Google has hired a number of key Skype engineers following Microsoft’s decision to close its office in Sweden’s capital Stockholm, Variety has learned. The new hires are likely going to help Google with its real-time communication services, which includes its corporate Meet video-conferencing service as well as its Duo video chat app.
Google didn’t immediately respond to a request for comment.
The exact number of hires is unknown, but apparently in the double digits. A source with knowledge of the move told Variety that Google interviewed the majority of engineers at the location, and that almost everyone who ended up getting a job offer accepted it.
Microsoft employed a total of 120 people in its Stockholm office, but announced in March that it would close down the facility. The software giant had acquired the voice and video calling app for $8.5 billion in 2011, and has since turned Skype into its main real-time communications app. However, Microsoft has laid off a number of Skype employees in recent years, including 520 in 2016, when it closed down its London office and reduced Skype staff in Redmond.

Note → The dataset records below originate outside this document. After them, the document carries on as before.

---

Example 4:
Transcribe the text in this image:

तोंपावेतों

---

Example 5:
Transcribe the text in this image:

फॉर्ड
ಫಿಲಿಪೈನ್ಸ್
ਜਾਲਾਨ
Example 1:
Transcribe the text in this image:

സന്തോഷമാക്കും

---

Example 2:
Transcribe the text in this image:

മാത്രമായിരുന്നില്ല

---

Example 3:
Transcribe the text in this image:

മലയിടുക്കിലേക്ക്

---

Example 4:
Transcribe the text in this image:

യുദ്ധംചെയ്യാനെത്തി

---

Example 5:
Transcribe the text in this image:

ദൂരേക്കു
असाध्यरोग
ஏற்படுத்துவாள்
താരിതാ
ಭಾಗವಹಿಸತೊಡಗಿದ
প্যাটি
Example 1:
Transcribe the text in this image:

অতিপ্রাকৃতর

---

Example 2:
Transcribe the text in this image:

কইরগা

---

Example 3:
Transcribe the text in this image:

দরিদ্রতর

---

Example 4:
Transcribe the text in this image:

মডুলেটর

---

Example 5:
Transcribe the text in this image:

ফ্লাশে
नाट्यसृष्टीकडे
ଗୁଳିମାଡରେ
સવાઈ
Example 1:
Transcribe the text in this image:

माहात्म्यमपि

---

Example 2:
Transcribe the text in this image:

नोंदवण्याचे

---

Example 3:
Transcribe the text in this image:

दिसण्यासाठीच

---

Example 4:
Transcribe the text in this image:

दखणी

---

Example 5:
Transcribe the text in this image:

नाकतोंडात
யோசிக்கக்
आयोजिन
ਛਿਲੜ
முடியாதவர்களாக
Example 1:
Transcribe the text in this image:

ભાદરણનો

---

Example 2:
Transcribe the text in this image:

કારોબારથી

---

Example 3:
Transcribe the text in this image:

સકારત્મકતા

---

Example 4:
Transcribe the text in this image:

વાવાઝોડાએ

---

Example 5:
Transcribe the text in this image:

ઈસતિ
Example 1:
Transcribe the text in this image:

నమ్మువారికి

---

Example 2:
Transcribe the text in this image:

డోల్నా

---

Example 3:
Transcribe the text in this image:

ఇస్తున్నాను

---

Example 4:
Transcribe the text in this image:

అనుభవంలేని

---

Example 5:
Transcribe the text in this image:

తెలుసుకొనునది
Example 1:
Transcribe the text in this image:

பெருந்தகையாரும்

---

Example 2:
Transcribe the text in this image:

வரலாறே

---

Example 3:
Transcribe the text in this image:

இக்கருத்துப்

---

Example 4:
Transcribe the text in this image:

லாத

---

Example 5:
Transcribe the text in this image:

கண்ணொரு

Skype was originally founded some 14 years ago by Niklas Zennstrom and Janus Friis, the Northern European duo that had previously launched the file sharing software Kazaa. Ebay acquired Skype for $2.6 billion in 2005. It changed hands again in 2009 when private investors, including its two original inventors, bought a 70% stake from Ebay, before eventually selling it to Microsoft in 2011.
Google itself has had mixed success in the space that Skype has long occupied. The company tried for some time to consolidate all of its chat, voice and video apps under the Hangouts banner, but more recently launched a number of separate apps for consumers and businesses, including its text chat app Allo and its video chat app Duo.